Как ни был тот изворотлив, но при этом вопросе единственный глаз его учащенно забегал по сторонам.
– Гм... это я про того, как его, – почесал он в затылке, – и не вспомнишь бесового сына! Вот с тех пор, как ударил пан эконом цепом по голове, всю память отшибло... Да, правду сказать, и смолоду доброй не была. Мать часто говорила: "Эй Хомо, Хомо, не хватает у тебя в голове одной клепки..." – частил нищий, придумывая, очевидно, ловкий изворот. – Так вот я ей, покойнице... Да вы это про того мужика, у которого хмель из мешка высыпался?.. Гм... глупый был мужик... – усмехнулся нищий. – Только что там вельможному пану мои побрехеньки слушать? Мелю им, что вздумается, да и сам не знаю, где начало, а где конец. Так вот...
– Пан полковник напрасно тратит время: здесь мы не добьемся ничего, – шепнул на ухо полковнику ротмистр, – да вот и наш отряд; советовал бы лучше продолжать путь.

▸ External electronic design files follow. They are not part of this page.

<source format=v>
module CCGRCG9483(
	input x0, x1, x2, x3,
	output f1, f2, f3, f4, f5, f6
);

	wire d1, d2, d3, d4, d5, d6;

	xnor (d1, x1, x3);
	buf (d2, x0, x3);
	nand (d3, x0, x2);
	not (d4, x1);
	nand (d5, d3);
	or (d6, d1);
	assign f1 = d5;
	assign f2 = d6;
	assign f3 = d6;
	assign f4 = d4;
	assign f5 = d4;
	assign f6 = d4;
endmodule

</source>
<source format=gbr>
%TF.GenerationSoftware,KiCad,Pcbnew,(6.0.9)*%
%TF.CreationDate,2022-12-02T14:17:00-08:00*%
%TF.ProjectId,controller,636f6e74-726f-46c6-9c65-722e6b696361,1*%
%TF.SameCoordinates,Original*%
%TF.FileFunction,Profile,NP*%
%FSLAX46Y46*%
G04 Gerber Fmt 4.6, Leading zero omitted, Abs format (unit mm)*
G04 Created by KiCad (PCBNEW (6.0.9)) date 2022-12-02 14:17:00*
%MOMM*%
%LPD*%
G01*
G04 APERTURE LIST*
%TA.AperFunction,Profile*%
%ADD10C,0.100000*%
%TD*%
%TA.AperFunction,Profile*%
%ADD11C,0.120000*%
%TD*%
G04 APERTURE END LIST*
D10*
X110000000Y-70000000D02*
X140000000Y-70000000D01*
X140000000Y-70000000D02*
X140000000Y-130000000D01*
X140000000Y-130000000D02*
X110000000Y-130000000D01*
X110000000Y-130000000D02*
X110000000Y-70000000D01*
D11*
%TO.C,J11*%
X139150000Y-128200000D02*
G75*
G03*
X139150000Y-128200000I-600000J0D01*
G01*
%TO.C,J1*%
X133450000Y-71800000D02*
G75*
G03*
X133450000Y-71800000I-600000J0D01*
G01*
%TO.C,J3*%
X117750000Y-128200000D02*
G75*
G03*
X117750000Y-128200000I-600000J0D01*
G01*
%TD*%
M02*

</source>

– Пан ротмистр прав, – ответил задумчиво полковник и, тронувши коня шпорами, двинулся вперед.
– Милостыньку, милостыньку, пан ласкавый, пане добрый! – закричал нараспев нищий, протягивая свою руку.

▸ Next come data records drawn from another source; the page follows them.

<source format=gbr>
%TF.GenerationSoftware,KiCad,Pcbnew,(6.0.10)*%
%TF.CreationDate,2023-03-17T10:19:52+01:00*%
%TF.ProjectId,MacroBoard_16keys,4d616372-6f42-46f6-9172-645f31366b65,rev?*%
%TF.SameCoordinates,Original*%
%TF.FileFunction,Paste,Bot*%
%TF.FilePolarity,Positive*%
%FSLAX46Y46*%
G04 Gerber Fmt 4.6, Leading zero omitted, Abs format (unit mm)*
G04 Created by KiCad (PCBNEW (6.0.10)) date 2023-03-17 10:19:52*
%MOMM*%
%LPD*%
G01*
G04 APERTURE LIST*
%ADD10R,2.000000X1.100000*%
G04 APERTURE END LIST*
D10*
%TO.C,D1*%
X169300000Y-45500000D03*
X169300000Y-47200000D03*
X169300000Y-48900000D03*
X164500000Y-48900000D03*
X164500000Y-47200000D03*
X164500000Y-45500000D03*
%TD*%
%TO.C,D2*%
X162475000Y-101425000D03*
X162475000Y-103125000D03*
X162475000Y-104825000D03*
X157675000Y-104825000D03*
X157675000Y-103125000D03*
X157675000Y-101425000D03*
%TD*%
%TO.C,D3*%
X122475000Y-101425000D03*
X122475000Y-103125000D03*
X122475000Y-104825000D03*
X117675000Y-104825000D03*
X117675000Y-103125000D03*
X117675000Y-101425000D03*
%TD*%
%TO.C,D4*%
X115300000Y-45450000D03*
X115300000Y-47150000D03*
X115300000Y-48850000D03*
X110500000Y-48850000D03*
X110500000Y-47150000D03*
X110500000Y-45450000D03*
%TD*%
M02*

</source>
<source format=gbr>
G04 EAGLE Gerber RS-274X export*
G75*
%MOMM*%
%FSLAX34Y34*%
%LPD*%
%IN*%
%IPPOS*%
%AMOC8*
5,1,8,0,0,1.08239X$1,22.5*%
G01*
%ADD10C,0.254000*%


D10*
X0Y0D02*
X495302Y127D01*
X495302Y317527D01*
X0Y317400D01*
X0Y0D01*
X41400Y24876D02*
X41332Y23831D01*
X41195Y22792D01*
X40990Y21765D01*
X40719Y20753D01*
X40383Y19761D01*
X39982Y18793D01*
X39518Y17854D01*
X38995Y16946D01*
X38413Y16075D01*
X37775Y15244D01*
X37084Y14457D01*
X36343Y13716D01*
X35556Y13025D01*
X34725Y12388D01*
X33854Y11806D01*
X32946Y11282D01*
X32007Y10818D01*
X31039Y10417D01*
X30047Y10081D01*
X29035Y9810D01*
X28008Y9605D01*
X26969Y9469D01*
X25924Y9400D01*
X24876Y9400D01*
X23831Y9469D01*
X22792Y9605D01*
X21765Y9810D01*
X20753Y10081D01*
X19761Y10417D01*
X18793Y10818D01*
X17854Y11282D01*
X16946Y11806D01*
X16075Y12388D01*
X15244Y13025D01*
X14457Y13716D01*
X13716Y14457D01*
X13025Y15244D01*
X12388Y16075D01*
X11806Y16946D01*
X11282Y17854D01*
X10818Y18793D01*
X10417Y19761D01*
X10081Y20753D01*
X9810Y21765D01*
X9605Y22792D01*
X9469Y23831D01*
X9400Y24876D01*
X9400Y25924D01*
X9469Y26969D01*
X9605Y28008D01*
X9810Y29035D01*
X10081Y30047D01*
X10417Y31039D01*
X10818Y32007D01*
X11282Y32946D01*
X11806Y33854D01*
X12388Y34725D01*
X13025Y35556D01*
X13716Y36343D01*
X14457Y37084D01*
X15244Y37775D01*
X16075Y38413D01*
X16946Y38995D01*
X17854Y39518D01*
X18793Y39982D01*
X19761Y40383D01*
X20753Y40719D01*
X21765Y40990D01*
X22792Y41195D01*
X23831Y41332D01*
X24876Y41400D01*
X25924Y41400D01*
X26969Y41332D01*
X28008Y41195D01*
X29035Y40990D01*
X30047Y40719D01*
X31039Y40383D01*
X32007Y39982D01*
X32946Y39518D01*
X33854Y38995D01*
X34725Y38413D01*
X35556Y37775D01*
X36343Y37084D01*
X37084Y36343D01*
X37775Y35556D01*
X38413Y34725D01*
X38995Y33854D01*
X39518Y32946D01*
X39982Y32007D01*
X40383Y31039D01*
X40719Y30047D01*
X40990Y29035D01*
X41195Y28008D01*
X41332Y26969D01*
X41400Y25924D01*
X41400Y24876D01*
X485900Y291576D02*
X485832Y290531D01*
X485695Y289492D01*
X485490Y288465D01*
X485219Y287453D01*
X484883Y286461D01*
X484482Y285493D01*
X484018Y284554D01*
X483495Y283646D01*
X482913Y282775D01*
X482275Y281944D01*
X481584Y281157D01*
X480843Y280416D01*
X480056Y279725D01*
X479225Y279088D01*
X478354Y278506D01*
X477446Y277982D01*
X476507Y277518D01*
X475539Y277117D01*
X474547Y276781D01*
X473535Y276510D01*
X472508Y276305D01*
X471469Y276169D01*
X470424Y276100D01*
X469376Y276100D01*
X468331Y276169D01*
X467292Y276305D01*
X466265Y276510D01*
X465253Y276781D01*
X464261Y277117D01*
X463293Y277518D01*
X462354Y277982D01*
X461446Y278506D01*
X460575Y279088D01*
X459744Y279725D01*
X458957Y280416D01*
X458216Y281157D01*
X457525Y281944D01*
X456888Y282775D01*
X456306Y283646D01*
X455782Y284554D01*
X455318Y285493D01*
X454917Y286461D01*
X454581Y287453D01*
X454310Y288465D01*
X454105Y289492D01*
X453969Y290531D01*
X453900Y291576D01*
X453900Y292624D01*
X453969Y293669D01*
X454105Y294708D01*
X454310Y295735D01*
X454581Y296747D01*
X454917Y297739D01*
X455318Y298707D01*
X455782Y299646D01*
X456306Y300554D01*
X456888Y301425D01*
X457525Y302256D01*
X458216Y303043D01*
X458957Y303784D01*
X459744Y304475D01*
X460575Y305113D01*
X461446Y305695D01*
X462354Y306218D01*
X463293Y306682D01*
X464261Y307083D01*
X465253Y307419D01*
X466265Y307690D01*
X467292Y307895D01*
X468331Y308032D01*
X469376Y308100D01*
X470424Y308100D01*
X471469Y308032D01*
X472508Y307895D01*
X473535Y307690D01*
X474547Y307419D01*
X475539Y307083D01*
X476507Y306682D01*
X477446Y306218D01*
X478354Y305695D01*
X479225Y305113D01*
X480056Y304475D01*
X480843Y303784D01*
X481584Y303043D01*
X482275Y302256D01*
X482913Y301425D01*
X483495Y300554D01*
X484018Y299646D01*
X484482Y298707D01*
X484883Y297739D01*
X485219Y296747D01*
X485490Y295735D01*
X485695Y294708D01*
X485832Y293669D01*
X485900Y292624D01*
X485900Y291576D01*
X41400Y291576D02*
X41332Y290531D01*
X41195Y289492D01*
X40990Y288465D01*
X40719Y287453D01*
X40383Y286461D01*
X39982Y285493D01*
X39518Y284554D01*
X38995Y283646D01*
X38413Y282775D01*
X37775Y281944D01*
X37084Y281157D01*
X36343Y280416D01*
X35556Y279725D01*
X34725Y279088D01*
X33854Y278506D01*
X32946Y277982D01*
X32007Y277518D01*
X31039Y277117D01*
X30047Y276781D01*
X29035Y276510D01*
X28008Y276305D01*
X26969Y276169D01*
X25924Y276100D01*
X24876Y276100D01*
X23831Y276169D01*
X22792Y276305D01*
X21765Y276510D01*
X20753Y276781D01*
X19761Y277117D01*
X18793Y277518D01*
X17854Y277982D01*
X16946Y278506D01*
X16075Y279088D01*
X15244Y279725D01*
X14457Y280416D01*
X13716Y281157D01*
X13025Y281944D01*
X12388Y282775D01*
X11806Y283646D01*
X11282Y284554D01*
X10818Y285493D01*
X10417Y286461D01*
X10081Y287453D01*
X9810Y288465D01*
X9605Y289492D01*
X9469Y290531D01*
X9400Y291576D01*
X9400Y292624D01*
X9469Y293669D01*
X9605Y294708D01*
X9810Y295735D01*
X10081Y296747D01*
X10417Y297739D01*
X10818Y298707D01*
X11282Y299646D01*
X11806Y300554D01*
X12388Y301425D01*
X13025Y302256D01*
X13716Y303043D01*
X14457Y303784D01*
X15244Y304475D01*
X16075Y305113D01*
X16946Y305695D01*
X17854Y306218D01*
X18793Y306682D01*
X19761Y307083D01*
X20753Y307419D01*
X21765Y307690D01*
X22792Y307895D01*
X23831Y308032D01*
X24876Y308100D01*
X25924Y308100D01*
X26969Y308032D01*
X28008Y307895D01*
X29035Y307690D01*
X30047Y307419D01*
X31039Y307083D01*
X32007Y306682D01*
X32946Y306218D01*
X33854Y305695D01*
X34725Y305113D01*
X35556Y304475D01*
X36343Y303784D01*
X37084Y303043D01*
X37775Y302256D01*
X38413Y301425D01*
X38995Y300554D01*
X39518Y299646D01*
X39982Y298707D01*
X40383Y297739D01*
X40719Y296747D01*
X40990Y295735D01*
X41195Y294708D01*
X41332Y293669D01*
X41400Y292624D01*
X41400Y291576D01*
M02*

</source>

Полковник обернулся и, бросив ему крупную серебряную монету, крикнул ласково: "За то, что ловко языком мелешь!"
Нищий повертел перед глазом монету и, злобно посмотревши вслед отъехавшим панам, проворчал глухо:
– Ну, ну... не подденешь, знаем мы вас! Да что там? С паршивого козла хоть шерсти клок!!

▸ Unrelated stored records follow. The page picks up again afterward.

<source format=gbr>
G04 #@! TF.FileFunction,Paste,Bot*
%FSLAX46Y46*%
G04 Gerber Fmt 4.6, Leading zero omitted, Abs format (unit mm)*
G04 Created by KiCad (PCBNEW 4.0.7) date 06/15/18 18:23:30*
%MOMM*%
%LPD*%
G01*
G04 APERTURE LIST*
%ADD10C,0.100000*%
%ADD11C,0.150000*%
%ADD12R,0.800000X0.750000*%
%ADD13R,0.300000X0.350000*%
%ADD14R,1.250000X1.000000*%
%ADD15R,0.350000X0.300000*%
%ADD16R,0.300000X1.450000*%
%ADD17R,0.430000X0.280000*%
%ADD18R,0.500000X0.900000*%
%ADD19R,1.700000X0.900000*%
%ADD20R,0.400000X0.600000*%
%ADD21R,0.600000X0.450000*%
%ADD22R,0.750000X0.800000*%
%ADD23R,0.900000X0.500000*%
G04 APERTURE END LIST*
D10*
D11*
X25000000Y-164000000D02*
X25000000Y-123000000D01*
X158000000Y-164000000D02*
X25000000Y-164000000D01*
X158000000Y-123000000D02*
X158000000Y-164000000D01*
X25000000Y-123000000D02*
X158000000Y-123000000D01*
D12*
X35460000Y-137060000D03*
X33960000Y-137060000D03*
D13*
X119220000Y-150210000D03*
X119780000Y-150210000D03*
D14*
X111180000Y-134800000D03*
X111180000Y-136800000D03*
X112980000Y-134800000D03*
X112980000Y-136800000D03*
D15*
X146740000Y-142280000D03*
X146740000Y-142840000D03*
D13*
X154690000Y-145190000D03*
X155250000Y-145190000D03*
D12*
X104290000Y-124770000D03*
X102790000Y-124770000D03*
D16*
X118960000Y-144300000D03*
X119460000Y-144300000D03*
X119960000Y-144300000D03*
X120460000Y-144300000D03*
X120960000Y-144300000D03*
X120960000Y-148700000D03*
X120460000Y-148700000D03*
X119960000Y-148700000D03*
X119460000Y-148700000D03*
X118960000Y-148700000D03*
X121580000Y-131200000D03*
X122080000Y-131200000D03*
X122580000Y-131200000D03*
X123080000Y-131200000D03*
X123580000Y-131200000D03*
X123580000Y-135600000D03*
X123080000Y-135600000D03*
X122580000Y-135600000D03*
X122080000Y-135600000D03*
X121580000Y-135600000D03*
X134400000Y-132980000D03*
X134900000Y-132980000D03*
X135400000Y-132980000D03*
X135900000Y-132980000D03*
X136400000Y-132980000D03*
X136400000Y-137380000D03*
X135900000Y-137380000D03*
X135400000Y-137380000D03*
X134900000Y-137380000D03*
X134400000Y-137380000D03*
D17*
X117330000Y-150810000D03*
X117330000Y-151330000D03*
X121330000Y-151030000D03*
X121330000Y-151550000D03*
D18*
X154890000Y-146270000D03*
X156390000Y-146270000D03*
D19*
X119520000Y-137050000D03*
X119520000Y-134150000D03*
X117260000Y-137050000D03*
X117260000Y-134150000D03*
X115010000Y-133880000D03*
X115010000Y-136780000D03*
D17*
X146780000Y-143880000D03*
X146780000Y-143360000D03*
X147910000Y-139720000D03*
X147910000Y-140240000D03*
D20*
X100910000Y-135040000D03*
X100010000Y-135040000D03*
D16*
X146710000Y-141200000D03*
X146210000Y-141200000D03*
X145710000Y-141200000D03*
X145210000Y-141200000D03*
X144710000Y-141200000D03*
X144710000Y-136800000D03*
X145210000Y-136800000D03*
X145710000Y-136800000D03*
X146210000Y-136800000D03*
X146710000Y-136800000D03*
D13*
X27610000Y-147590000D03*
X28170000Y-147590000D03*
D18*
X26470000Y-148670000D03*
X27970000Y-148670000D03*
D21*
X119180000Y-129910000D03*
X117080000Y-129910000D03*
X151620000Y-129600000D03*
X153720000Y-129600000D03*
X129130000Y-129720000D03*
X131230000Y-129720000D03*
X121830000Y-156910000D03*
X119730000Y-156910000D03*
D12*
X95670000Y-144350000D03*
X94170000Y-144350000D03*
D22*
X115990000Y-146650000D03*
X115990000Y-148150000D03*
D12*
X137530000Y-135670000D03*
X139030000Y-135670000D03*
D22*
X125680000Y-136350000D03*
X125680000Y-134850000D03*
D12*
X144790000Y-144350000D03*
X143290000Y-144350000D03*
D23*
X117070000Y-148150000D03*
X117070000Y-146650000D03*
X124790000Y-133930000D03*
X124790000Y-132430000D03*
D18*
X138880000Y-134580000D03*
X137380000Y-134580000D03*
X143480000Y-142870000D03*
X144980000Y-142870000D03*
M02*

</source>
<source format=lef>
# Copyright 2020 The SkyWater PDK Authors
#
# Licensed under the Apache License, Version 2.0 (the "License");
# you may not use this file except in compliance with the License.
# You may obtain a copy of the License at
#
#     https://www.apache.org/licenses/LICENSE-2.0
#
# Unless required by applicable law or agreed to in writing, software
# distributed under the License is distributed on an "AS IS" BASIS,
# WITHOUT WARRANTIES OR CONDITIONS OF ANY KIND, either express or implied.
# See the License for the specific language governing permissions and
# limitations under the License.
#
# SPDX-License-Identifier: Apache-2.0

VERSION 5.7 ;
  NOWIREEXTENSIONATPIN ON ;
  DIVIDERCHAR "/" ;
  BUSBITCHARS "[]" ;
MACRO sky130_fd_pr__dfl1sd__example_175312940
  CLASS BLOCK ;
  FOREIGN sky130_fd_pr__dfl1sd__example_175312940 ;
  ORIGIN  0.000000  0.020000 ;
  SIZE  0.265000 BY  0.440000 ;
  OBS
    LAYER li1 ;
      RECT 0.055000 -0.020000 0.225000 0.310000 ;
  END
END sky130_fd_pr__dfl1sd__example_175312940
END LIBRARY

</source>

– Пан полковник спрашивал, о каком это хмеле говорил нищий? – обратился к полковнику ротмистр, когда они выехали из деревни.
– Да, мне кажется, что в этих словах заключался какой то особенный смысл.
– Совершенно верно. Хмелем они называют попросту Хмельницкого, писаря рейстрового войска, из за которого, собственно, и заварилась вся эта каша. А то, что он говорит, будто хмель высыпался из мешка, пожалуй, может значить, что он уже выступил из Запорожья{306}.
– Как, разве гетманы не имеют об этом точных известий? – быстро повернулся в седле полковник.
– Откуда? Здешнее население не выдаст его ни под какими пытками. Жолнеры наши боятся углубляться в степи... несколько отрядов было послано, но они до сих пор не вернулись...
– Но ведь это изумительное легкомыслие! – вскрикнул невольно полковник. – Следовательно, никто даже не знает ни сил Хмельницкого, ни его намерений?
– К нему относятся слишком легко... Правда, он отчасти запутывает всех своими письмами... Надо сказать пану полковнику, что это голова, каких мало.